● DOCUMENT SOURCE
--------

Étape 3. Élaborez progressivement le message et l’argument narratif que vous voulez formuler
Les arguments narratifs contraires
Déconstruisent, discréditent et démystifient des messages extrémistes violents
Les arguments narratifs contraires sont une réaction brève et directe à des messages de haine. Ils servent à déconstruire, discréditer et démystifier directement des messages extrémistes violents. Ils servent souvent à stopper ou contester des expressions de haine concrètes. Ils s’opposent parfois assez directement à un autre argument narratif en y faisant référence et en exprimant des contre-arguments et des faits contraires.
Les arguments contraires tendent à s’adresser aux personnes susceptibles de s’intéresser aux opinions extrémistes ou qui s’y intéressent déjà, en cherchant à éviter qu’elles y adhèrent davantage, et à celles qui ont déjà adopté de telles opinions, pour les aider à changer d’avis et de comportement. Les menaces que présentent les groupes populistes, nationalistes, racistes et homophobes appellent une réponse directe, une stratégie visant à combattre les causes profondes des discours de haine, telles que les stéréotypes négatifs et l’inégalité, et également des propositions.

--------

● DONNÉES FOURNIES
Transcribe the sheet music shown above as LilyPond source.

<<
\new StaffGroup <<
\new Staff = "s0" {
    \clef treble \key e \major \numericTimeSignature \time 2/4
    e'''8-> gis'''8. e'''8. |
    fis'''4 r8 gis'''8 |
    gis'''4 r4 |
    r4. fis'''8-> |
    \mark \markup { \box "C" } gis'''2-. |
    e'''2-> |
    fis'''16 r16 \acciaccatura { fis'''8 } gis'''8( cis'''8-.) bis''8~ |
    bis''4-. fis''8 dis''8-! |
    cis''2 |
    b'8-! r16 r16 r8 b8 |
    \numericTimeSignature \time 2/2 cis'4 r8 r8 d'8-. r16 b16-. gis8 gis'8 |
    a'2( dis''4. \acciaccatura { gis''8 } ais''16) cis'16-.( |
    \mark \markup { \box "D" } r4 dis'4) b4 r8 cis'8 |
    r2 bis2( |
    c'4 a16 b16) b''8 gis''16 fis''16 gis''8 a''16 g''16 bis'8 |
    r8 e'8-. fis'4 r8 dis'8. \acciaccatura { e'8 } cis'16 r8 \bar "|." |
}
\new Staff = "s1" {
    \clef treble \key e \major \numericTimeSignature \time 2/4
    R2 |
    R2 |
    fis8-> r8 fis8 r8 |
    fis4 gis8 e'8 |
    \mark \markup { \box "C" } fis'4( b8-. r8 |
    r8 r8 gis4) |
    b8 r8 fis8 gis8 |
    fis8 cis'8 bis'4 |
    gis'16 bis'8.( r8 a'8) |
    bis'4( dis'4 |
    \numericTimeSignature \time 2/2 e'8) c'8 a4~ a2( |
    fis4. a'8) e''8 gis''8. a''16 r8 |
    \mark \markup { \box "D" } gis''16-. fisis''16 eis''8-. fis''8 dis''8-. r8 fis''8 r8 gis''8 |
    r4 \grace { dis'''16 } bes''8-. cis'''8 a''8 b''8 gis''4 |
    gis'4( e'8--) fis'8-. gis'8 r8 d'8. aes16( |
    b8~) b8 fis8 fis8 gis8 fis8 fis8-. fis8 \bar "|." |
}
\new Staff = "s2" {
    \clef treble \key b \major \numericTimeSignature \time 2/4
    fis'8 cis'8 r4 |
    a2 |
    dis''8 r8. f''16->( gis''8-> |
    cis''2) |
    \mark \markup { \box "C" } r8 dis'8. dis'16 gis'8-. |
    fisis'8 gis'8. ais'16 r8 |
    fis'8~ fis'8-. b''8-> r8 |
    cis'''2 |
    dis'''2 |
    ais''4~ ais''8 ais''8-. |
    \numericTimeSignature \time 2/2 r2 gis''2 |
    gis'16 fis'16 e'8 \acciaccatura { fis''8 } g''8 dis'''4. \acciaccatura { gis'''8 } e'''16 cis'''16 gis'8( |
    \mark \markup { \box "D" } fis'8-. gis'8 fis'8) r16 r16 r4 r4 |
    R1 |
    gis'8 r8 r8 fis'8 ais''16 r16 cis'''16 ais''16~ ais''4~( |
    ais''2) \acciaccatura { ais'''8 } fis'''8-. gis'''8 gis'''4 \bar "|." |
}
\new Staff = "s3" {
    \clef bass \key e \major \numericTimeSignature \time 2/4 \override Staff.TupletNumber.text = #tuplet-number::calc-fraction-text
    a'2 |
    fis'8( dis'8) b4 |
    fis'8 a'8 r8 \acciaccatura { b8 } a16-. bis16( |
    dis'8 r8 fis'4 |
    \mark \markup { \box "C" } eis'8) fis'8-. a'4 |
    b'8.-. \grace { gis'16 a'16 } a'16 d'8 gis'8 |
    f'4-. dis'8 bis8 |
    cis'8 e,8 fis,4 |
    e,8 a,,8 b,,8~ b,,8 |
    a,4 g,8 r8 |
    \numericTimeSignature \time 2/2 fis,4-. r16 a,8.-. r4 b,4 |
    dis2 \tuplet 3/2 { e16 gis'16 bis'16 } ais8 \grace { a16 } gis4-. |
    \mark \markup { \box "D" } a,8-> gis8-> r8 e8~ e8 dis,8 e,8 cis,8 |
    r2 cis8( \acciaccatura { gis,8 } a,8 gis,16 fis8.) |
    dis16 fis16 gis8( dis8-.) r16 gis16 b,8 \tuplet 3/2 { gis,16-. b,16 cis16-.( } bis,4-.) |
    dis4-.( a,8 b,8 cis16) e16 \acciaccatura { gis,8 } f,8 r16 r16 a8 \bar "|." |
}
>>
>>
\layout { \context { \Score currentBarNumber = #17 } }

--------

● CONSIGNES
**a)** Extrayez du document source, mot pour mot, le passage qui va de « Étape 3. Élaborez » jusqu'à « des faits contraires. » inclus.
**b)** Rassemblez toutes les lignes de la liste qui contiennent la chaîne « mark », en respectant la casse.
Le document source et la liste n'ont aucun rapport l'un avec l'autre.

● RÉPONSES
**a)**
Étape 3. Élaborez progressivement le message et l’argument narratif que vous voulez formuler
Les arguments narratifs contraires
Déconstruisent, discréditent et démystifient des messages extrémistes violents
Les arguments narratifs contraires sont une réaction brève et directe à des messages de haine. Ils servent à déconstruire, discréditer et démystifier directement des messages extrémistes violents. Ils servent souvent à stopper ou contester des expressions de haine concrètes. Ils s’opposent parfois assez directement à un autre argument narratif en y faisant référence et en exprimant des contre-arguments et des faits contraires.

**b)**
    \mark \markup { \box "C" } gis'''2-. |
    \mark \markup { \box "D" } r4 dis'4) b4 r8 cis'8 |
    \mark \markup { \box "C" } fis'4( b8-. r8 |
    \mark \markup { \box "D" } gis''16-. fisis''16 eis''8-. fis''8 dis''8-. r8 fis''8 r8 gis''8 |
    \mark \markup { \box "C" } r8 dis'8. dis'16 gis'8-. |
    \mark \markup { \box "D" } fis'8-. gis'8 fis'8) r16 r16 r4 r4 |
    \mark \markup { \box "C" } eis'8) fis'8-. a'4 |
    \mark \markup { \box "D" } a,8-> gis8-> r8 e8~ e8 dis,8 e,8 cis,8 |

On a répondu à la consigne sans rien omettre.